The Hong Kong-Zhuhai-Macao Bridge (HZMB) consists of three parts, including the main bridge, boundary crossing facilities of Hong Kong, Zhuhai and Macao, and link roads of the three places. The HZMB is of special strategic value in further enhancing the economic development of Hong Kong, Macao and the Western Pearl River Delta region (Western PRD). It will significantly reduce the cost and time for travellers and for the flow of goods between Hong Kong and the Western PRD, accelerating the economic integration of the PRD and its neighbouring provinces, and increasing its competitiveness. Construction of the project has started in December 2009 for completion in 2017.
Meanwhile, the Hong Kong section of the Guangzhou-Shenzhen-Hong Kong Express Rail Link (XRL) will be 26-km long, running from the terminus in West Kowloon to Shenzhen, Dongguan and Guangzhou with significantly reduced journey time. More importantly, it will become part of the 16,000 km national high-speed rail network now being developed in full steam, fostering closer economic ties between Hong Kong and the mainland. Upon completion of the railway, the travelling time from Hong Kong to Beijing and Shanghai will be shortened to about 10 and 8 hours respectively.

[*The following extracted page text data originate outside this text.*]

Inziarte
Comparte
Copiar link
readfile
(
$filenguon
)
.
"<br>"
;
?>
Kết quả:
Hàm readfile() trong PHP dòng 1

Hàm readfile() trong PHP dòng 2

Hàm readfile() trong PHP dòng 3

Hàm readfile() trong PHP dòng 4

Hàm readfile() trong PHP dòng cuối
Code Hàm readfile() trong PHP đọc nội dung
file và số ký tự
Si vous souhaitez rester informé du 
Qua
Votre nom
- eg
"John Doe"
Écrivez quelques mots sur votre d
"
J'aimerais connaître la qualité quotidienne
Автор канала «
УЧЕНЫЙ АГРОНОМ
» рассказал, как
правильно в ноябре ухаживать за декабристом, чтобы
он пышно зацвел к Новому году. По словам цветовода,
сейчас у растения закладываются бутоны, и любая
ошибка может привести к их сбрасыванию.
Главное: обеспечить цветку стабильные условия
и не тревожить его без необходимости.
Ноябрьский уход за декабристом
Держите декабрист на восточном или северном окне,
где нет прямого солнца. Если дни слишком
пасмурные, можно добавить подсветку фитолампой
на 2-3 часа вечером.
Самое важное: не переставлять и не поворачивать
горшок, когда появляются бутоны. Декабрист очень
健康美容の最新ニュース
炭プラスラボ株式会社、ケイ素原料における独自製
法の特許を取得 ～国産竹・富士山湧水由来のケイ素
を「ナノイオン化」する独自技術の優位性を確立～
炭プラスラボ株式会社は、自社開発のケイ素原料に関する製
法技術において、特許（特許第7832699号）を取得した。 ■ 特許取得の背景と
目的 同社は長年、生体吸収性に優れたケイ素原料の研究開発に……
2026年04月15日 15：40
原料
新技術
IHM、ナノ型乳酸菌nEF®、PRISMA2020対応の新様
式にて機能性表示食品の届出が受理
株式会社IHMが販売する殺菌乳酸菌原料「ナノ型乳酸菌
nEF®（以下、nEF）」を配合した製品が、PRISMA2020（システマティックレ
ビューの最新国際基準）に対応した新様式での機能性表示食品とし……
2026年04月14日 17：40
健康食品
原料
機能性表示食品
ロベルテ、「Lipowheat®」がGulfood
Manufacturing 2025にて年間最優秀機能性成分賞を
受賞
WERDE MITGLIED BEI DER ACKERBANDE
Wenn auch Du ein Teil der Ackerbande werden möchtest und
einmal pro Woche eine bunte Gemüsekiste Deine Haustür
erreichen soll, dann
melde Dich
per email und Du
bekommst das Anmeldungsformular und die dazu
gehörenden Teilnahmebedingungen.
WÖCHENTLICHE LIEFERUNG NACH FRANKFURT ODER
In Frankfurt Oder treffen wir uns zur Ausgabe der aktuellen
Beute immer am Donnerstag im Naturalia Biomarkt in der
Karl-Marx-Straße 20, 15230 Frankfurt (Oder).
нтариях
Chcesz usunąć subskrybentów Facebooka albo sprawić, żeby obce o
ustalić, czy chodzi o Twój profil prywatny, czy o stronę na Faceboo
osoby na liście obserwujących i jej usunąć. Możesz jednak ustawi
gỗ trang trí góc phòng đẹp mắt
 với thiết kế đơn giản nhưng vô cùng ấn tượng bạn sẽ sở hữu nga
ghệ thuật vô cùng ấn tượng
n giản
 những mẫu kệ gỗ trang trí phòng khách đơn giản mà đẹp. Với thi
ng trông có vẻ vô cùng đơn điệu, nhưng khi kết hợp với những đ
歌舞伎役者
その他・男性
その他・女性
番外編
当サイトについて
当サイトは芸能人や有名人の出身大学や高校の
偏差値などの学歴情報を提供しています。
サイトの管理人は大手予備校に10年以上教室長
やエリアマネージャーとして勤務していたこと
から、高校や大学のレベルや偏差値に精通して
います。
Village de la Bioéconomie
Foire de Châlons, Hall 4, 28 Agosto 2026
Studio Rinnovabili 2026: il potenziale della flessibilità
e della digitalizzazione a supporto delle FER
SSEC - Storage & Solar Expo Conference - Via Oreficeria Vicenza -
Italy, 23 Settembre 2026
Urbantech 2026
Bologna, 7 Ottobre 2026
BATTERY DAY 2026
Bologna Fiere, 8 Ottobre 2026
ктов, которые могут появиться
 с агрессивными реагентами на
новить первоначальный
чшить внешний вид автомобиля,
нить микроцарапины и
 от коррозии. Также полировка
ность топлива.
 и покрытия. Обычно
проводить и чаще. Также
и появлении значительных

Construction of the project has commenced for completion in 2018.
Besides the cross-boundary endeavours, the government has undertaken other large-scale infrastructure projects to improve the local transportation system, promote long-term development for arts and culture, and provide quality living space to citizens. As to the extension of the mass transit railway system, the West Island Line and the Kwun Tong Line Extension have been opened; the South Island Line (East) is expected to open for passenger service by the end of 2016 while the Shatin to Central Link is expected to complete in 2021. The government has also announced the Railway Development Strategy 2014, providing a framework for planning the further expansion of Hong Kong's railway network up to 2031 to cover areas inhabited by about 75% of the total population and about 85% of job opportunities. Besides, a cruise terminal has been developed at the former Kai Tak Runway, with two alongside berths, well equipped with supporting facilities to accommodate the concurrent berthing of two mega cruise vessels (with gross tonnage of up to 220,000).
As the busiest cargo gateway and one of the 10 passenger airports in the world, the Hong Kong International Airport needs an expansion since the existing two-runway system will reach its full capacity soon, according to the Hong Kong Airport Authority. The construction of the Three-runway System has started in 2016 for completion in 2024, with the commissioning of the new runway expected in 2022.
Turning to the port, the government has released findings of the Study on the Strategic Development Plan for Hong Kong Port 2030 and the Preliminary Feasibility Study for Container Terminal 10 at Southwest Tsing Yi. The findings reveal that container throughput in Hong Kong will continue to see growth in the coming years. In order to cope with a projected future increase in throughput up to 2030, it is necessary to enhance the handling capacity of the existing container terminals and related infrastructural facilities, which include upgrading Stonecutters Island Public Cargo Working Area to a modern container handling facility for ocean-going or river trade vessels, enabling the River Trade Terminal to become a terminal for both ocean-going and river trade vessels, providing additional barge berths at the Kwai Tsing Container Terminals to relieve congestion caused by the increase of river cargo throughput, and making better use of land and other facilities around the terminals to enhance operational efficiency and accommodate future growth in transhipment.